A lot in there I admit, and I’m not dismissing entire generations, genres, movements, ground-breaking albums, not to mention the entire post punk 1979 explosion of excellence – Costello, The Jam, The Clash, Joy Division – but I am qualifying it. It was great, but it was all leading to the ’90s.
It is no accident that it is the last decade that rock music and its associated branches enjoy cultural dominance. R&B and hip hop take over from here. By the end of the ’90s, rock/pop had done its job. It had peaked. All that was left was self-conscious self-reference.
So, before we continue, some respect: The ’60s were magical. Young artists expressed themselves in a way never seen before. Pioneers emerged who toyed with the idea of what was possible in a recording studio. Taboos were blown out of the water. Optimism and the sense of what was possible grew exponentially.
The ’70s had many a misstep: It got bloated. There was the awfulness of bands like Mud, and movements like prog rock. It was saved by many things - songwriters, Bowie and notably punk – and when it recovered it was magnificent.
It set up the early ’80s and The Smiths, but in retrospect a lot of that ’80s output looks quite earnest. It has awful moments – Stock, Aiken and Waterman – and was particularly blighted by fashion choices. Hard to remember the music without the hair, make up and shoulder pads. And, as for the ladies..
The ’90s start with a bang. Nirvana are a once in a generation band, another generational palate cleanser. There is before ‘Smells Like Teen Spirit’ and after it. At first it looks like Kurt and his mates are outliers, as in the UK, The Wedding Present, Happy Mondays, Stereo MCs, Sugar and Teenage Fanclub continue apace.
But then 1994 arrives. It might be mainly remembered for the Blur v Oasis debate, but that does it a great disservice, there is so much more to the ’90s.
So strap in: 1994, alone, produces amazing albums by, Oasis, Blur, Beastie Boys, Nirvana, Portishead, Suede, Nick Cave, Massive Attack, Pulp, Stone Roses, Pearl Jam, Manic Street Preachers, Public Enemy and REM.
New talents arrive like The Verve, The Prodigy, Beck, DJ Shadow, Super Furry Animals, Green Day, Nas, Supergrass, Tricky, Soundgarden and Jeff Buckley.
Circling we also have Paul Weller, PJ Harvey, De la Soul, Bjork, Elastika, Blue Tones, Ash, Orbital, Lemonheads, Underworld, Fugees, Mogwai, Chemical Brothers, Daft Punk, Eels, Cornershop and Wilco.
Johnny Cash records the first in his career defining American Recordings. U2 will discover irony and deliver their best ever album, Achtung Baby. By 1997 we will be spoiling ourselves with Urban Hymns and OK Computer in the same year!
How did it all get so good? There are, I think, a few reasons. Beats have become incredibly sophisticated. People like Massive Attack are producing rhythm tracks the likes of which have rarely been heard before. Plus computers have delivered that ’60s dream, of being able to use the studio like it is an instrument itself, into the hands of all.

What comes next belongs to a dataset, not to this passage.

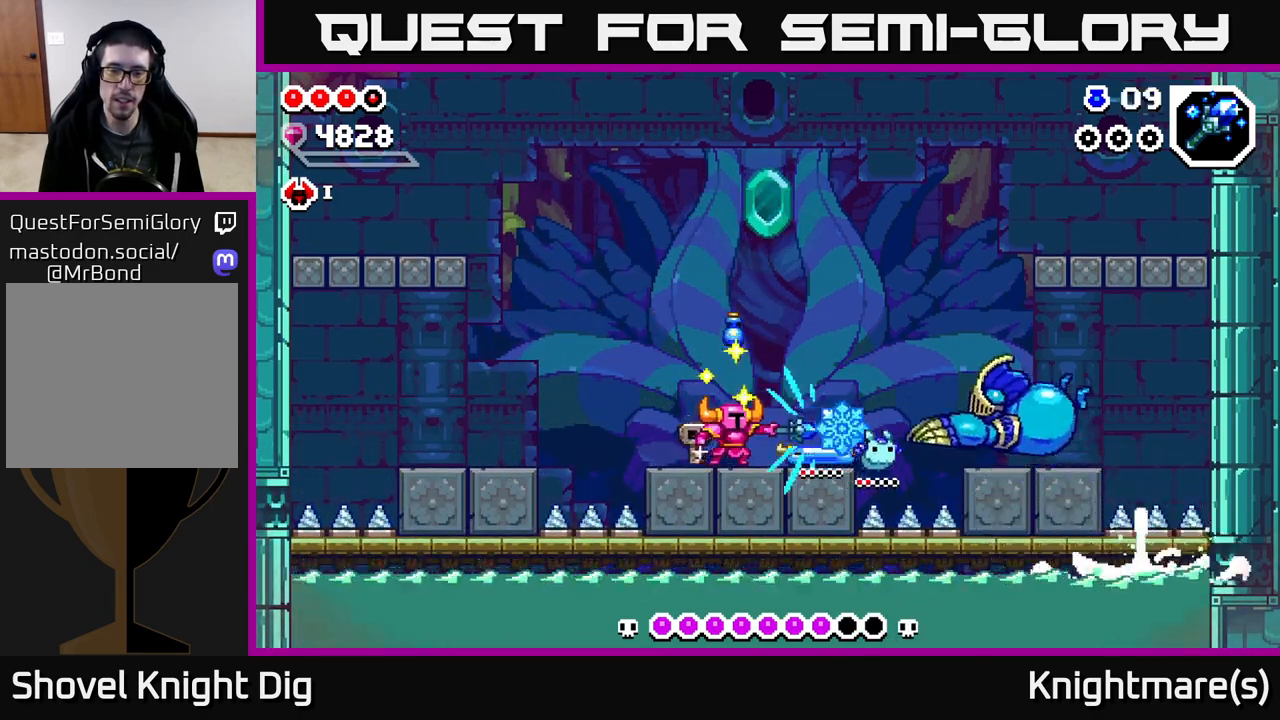
{"buttons": [], "left_stick": "center", "right_stick": "center", "events": []}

Live-wise, with samples and a drummer playing to a click track, those effects are easily reproduced on tour. Bands can tour albums as complex as Tears for Fears’ Sowing The Seeds (1997) with relative ease.
Sampling too has become commonplace. It is now as much a part of an artist’s palate as a guitar or keyboard.
And all this technology is in the hands of a generation that has grown up on what is now over 30 years of recorded, modern music. They are the equivalent of the “digitally native” generation of today, except it is a world of genius music they have grown up on, not mobile phones.
The 1990s is the first genuine grown up music decade. Go on then, discuss.